The listing below holds a line with "T2044, priority: Urgent -> Low" and a line with "T2062, status: Done -> Triage". Reproduce those two lines exactly, plus everything between them.

• **The records**
§

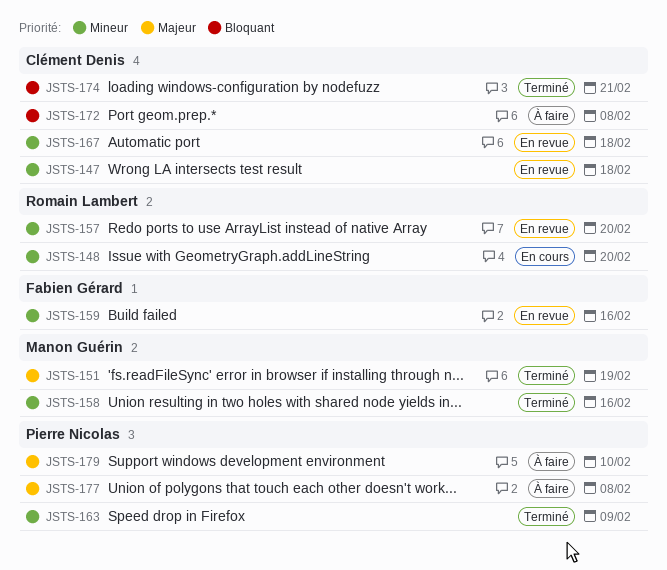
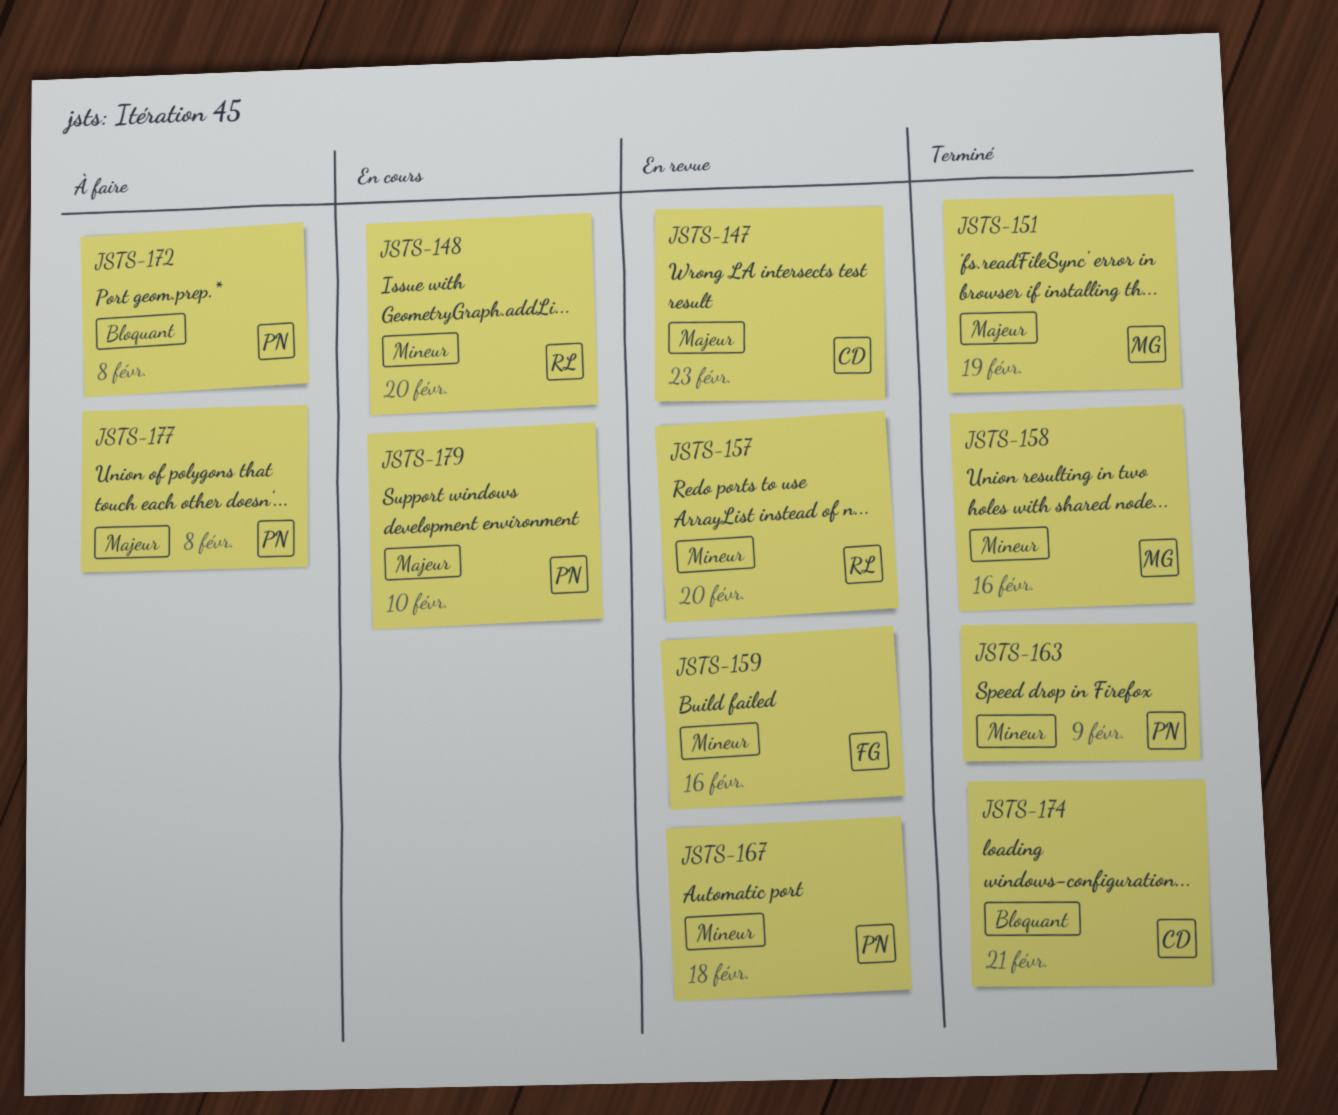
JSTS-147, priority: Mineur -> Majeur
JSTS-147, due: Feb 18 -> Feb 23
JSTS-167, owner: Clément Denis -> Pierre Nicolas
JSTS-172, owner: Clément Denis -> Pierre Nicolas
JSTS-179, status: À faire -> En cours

§

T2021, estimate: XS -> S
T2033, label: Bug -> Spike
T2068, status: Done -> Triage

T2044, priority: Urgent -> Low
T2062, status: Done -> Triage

§

• **Response box**
T2044, priority: Urgent -> Low
T2062, status: Done -> Triage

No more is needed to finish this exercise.